Europe’s largest airline group said its net loss between April and June came in at EUR756 million compared with EUR1.493 billion last year, when travel worldwide was halted by COVID-19.
Increased bookings saw the company record a positive cash flow in the second quarter for the first time since the start of the health crisis.
“We have been able to stop the outflow of funds in the current phase of reviving our business and generate a positive cash flow for the first time since the beginning of the pandemic,” said Chief Executive Carsten Spohr.
“In June alone, the number of bookings was more than twice as high as at the beginning of the quarter,” the company said.

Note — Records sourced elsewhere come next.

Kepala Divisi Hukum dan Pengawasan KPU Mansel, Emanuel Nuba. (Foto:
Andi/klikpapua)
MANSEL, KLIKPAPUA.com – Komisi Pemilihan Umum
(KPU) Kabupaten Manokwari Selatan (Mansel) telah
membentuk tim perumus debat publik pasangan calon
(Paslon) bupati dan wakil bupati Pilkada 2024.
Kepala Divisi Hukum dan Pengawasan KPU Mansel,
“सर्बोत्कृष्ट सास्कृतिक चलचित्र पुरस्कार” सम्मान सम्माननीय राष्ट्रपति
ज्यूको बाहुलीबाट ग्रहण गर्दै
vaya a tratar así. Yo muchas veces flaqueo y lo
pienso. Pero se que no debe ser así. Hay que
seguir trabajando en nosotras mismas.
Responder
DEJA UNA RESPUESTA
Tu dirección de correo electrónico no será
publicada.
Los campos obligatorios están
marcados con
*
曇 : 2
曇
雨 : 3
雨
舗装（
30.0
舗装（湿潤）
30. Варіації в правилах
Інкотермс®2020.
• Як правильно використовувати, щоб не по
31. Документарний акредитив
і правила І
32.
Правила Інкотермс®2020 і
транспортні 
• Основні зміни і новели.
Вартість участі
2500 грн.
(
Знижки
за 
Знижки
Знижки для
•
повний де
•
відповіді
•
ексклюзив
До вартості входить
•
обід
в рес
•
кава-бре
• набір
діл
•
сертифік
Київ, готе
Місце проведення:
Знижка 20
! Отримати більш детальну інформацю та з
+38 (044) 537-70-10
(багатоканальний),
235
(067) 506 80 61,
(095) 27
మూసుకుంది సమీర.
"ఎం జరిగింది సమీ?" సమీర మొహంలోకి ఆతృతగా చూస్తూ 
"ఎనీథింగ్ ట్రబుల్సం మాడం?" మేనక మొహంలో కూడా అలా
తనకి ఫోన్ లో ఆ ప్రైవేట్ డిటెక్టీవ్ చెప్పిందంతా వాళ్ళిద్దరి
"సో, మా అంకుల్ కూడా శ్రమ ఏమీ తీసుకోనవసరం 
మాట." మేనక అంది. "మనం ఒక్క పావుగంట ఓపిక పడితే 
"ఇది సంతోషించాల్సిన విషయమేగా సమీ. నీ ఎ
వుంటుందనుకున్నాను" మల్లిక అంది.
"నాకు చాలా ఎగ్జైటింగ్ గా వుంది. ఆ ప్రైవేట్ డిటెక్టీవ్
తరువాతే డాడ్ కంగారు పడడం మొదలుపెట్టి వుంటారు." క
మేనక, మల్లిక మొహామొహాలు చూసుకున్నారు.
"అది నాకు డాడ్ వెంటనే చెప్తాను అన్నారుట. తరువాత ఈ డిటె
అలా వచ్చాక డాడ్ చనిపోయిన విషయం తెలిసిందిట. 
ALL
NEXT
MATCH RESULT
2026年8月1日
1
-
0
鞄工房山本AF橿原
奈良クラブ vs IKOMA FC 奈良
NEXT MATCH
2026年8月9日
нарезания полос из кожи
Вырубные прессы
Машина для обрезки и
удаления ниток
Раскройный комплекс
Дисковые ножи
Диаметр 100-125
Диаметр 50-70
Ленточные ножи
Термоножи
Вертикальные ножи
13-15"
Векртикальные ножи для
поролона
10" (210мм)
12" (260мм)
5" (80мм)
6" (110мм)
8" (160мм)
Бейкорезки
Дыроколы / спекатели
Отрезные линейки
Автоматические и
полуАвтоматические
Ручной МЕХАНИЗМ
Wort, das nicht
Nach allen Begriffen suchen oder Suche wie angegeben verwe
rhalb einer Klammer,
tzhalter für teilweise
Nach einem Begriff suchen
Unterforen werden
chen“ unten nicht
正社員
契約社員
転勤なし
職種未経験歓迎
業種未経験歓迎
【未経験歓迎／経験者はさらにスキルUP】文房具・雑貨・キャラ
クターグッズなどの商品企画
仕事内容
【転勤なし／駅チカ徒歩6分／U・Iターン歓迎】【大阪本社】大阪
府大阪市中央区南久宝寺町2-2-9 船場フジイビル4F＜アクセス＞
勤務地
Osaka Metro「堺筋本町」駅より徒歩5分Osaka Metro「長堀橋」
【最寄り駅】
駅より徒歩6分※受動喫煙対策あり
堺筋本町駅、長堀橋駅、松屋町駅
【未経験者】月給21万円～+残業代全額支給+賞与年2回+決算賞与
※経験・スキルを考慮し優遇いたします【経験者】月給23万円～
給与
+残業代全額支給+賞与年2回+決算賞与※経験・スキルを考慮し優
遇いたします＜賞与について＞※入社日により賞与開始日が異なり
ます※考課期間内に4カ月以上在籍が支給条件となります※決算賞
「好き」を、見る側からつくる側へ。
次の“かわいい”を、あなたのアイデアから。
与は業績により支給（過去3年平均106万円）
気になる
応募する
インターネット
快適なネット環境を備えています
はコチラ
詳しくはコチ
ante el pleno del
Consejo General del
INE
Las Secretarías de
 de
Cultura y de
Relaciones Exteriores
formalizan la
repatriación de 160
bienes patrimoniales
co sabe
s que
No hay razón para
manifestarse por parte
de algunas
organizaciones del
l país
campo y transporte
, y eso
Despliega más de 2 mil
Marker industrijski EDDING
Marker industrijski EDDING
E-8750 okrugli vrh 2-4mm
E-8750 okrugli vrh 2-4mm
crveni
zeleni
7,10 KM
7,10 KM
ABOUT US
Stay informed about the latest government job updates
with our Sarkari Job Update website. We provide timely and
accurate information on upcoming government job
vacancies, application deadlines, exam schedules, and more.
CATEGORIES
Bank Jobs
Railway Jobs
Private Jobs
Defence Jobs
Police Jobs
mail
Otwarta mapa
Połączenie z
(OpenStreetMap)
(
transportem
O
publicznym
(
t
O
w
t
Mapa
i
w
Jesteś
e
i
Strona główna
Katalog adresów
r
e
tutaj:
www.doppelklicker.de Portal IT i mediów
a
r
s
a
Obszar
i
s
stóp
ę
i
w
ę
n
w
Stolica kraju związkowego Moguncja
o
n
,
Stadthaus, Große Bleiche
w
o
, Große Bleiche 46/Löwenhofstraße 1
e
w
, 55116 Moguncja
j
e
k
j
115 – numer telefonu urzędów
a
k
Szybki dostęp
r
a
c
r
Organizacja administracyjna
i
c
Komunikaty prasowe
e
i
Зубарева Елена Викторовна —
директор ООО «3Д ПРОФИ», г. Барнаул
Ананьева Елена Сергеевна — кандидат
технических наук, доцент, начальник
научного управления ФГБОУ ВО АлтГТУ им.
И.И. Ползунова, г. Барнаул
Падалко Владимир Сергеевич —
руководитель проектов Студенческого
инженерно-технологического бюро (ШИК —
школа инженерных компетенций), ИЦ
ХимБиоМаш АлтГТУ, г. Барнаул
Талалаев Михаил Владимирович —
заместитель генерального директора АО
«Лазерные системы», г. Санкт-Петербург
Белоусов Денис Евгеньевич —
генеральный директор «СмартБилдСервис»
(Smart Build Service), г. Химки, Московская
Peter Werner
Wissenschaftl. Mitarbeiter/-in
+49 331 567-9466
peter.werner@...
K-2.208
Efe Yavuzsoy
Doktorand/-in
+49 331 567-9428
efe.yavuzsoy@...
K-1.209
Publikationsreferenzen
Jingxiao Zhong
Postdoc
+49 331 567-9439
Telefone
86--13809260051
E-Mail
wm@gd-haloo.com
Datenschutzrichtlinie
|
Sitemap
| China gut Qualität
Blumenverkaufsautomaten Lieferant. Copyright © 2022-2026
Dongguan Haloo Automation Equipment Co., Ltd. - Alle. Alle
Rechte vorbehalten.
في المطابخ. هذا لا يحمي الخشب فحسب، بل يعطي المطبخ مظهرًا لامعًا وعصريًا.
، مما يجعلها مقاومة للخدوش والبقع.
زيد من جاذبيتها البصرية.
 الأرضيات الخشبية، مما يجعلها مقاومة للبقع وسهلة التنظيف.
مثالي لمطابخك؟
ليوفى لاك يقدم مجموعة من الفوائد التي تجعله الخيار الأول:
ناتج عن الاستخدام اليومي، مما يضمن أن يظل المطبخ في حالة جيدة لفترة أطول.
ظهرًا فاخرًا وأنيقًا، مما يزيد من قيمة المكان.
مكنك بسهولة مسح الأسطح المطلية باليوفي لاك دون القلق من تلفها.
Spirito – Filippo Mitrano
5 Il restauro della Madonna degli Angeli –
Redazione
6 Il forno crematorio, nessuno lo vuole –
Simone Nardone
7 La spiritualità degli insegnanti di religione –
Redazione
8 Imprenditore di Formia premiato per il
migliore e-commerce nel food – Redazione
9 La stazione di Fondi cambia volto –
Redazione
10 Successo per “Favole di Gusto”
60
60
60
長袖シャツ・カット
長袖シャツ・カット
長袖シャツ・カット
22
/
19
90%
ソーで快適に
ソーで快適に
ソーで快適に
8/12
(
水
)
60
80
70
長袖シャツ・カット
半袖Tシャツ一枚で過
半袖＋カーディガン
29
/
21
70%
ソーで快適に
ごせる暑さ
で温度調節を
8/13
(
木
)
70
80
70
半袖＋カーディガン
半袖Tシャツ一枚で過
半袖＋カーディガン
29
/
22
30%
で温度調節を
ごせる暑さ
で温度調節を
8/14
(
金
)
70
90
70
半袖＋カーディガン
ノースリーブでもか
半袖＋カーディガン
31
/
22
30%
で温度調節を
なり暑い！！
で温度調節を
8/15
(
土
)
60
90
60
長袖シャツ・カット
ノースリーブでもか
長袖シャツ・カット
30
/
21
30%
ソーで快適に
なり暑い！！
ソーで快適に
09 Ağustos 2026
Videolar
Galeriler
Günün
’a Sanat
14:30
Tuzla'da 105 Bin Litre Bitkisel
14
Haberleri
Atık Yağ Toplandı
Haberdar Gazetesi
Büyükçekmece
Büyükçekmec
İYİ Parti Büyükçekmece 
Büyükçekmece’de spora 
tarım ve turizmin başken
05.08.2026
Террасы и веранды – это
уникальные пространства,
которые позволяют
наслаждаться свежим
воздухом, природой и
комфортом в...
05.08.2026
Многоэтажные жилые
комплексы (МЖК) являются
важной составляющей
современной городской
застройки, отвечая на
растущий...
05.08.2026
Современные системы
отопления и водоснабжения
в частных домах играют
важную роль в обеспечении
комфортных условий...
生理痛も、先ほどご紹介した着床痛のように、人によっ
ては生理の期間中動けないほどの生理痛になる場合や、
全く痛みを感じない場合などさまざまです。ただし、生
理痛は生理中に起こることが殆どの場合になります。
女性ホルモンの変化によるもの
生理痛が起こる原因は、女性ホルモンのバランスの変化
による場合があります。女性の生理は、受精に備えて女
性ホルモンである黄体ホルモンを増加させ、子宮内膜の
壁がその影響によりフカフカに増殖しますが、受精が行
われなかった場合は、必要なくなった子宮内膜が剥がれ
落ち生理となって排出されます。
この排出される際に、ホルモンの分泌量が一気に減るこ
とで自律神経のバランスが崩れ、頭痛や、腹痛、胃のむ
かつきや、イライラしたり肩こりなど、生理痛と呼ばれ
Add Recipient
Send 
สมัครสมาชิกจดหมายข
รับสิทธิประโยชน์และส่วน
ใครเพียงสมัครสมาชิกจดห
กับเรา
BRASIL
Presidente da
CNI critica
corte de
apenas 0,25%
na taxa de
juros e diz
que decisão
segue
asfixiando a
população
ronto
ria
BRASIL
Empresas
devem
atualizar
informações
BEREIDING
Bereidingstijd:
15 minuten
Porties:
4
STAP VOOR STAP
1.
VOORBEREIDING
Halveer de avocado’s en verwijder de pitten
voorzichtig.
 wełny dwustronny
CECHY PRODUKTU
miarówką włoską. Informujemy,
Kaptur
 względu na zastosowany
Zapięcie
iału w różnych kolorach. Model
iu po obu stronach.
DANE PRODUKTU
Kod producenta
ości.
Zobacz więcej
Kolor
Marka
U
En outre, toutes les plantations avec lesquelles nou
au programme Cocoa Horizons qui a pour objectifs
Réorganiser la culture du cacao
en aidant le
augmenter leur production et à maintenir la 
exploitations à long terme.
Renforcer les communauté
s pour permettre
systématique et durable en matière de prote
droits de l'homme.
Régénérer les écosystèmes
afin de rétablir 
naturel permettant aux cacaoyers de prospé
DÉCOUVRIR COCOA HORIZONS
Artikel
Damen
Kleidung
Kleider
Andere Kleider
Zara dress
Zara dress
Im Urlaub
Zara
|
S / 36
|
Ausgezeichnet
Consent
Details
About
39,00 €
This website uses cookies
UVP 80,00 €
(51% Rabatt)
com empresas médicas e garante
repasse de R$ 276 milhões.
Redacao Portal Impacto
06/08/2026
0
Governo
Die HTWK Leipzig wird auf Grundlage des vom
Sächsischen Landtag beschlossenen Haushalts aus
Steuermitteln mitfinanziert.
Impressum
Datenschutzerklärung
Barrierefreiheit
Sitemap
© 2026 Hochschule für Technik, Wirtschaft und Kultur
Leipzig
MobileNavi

Lufthansa said it still expected to operate at 40 per cent of its pre-crisis capacity this year, leaving its projection unchanged.
Flight capacity will increase to 50 per cent in the third quarter, on the back of continued recovery in demand in Europe, increased business travel and the opening up of further markets, such as North America, it added.
As a result, Lufthansa expects to book positive operating, or underlying, profit later this year on its path back into the black.
Earnings before interest, tax, depreciation and amortisation (EBITDA), a yardstick closely watched by analysts, was still severely negative in the second quarter, with the company registering a loss of about EUR400 million in the second quarter.
Lufthansa, which also includes Austrian, Swiss and Brussels Airlines, was saved from bankruptcy last June by a German government bailout.
The company is in the throes of a painful restructuring to slash costs that will include thousands of job cuts, with 30,000 already axed since the start of the pandemic.
As part of the recovery plan, the airline will slash its current fleet of 800 aircraft to 650 by 2023.